EXERCISE GOAL ::
Please rewrite the items from the very start through the line containing "family: Fringillidae", replacing "scientific name" with "binomial name" and keeping everything else unchanged.

[Data entries]
- - - - -
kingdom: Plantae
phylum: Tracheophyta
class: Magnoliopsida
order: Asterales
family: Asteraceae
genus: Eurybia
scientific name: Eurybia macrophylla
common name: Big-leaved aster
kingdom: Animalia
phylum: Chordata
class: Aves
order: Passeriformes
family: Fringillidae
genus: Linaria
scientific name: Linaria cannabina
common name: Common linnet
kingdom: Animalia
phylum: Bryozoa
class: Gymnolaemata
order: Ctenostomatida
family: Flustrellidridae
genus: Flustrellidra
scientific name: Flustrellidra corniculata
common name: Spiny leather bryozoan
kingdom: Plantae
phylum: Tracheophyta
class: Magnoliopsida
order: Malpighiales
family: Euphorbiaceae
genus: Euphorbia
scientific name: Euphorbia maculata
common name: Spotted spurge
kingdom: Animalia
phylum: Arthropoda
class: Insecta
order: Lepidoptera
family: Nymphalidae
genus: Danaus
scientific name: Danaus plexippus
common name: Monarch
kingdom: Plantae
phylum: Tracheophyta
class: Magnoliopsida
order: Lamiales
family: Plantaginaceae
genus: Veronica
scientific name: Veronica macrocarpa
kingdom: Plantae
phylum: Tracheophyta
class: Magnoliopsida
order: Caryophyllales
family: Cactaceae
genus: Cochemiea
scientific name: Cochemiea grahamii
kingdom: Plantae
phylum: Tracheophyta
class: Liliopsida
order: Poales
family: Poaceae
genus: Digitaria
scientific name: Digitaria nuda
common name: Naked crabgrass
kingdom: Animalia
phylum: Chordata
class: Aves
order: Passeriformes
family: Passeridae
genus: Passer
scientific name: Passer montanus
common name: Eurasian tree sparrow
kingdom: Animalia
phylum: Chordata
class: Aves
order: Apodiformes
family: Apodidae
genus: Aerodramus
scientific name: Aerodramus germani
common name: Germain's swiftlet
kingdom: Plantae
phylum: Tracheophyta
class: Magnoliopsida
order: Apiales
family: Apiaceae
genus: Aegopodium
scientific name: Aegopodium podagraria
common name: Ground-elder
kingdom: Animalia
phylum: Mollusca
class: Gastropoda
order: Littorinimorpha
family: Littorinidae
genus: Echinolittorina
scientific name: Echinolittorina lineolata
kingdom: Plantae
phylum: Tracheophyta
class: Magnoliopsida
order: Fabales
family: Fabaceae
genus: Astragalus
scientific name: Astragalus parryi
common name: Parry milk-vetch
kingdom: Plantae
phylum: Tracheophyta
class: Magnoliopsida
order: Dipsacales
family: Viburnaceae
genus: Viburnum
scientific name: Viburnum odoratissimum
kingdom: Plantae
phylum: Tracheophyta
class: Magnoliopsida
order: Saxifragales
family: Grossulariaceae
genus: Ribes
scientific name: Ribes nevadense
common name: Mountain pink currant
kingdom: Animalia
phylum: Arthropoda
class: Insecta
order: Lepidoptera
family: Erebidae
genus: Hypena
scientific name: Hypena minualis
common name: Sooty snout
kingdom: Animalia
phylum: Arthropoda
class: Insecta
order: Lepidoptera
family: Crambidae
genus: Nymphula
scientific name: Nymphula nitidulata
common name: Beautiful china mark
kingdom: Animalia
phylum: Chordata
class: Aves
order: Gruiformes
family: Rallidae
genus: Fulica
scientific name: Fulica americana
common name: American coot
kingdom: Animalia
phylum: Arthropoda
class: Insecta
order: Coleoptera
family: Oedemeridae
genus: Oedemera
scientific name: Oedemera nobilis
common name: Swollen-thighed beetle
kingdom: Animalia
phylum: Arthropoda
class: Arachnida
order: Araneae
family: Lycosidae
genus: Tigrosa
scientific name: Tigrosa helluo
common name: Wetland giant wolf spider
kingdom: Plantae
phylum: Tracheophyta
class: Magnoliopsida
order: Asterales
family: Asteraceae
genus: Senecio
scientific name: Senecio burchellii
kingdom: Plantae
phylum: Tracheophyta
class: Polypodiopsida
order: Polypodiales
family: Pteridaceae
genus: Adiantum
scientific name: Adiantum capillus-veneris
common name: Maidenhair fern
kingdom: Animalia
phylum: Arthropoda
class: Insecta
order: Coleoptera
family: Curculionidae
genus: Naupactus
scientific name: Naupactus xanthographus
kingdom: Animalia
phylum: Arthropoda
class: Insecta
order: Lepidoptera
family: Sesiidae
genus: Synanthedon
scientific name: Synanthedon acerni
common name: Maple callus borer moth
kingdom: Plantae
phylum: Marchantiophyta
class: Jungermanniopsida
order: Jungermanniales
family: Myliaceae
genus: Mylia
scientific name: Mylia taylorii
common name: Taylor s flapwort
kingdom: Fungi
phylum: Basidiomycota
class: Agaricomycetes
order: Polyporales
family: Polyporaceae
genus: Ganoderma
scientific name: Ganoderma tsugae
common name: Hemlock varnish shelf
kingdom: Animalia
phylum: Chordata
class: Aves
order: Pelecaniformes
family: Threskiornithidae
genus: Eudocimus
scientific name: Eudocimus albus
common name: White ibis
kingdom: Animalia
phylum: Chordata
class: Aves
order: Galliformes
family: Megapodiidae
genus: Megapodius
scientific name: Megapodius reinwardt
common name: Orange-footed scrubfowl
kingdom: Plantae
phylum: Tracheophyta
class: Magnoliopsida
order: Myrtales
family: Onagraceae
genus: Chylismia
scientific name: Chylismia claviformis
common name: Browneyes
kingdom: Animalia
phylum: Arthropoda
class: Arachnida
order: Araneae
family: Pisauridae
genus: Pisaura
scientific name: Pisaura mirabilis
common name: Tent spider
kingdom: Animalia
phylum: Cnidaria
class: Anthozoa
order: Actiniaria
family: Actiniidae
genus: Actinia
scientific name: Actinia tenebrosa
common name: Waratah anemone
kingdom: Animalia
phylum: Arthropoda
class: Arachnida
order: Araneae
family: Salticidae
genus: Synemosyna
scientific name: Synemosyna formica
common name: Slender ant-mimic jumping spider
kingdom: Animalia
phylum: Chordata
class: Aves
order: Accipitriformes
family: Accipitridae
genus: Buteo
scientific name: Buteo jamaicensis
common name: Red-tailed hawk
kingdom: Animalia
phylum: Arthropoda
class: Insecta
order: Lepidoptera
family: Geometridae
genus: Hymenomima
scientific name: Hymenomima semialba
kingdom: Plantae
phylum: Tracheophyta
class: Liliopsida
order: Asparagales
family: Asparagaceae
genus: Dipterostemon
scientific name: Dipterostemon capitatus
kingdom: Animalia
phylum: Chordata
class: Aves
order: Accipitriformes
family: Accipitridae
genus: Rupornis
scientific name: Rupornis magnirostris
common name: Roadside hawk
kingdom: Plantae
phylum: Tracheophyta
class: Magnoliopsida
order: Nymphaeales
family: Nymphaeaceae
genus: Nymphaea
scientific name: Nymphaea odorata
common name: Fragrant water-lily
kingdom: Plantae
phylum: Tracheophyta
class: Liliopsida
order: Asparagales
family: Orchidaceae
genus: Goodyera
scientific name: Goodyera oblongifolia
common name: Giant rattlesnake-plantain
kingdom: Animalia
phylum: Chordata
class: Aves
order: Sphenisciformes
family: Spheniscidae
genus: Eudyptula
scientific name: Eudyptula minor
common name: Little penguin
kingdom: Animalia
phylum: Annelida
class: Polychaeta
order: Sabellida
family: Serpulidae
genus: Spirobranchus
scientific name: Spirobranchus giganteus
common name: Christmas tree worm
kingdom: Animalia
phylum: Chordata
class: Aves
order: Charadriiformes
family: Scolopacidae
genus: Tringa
- - - - -
THE COMPLETED TASK ::
kingdom: Plantae
phylum: Tracheophyta
class: Magnoliopsida
order: Asterales
family: Asteraceae
genus: Eurybia
binomial name: Eurybia macrophylla
common name: Big-leaved aster
kingdom: Animalia
phylum: Chordata
class: Aves
order: Passeriformes
family: Fringillidae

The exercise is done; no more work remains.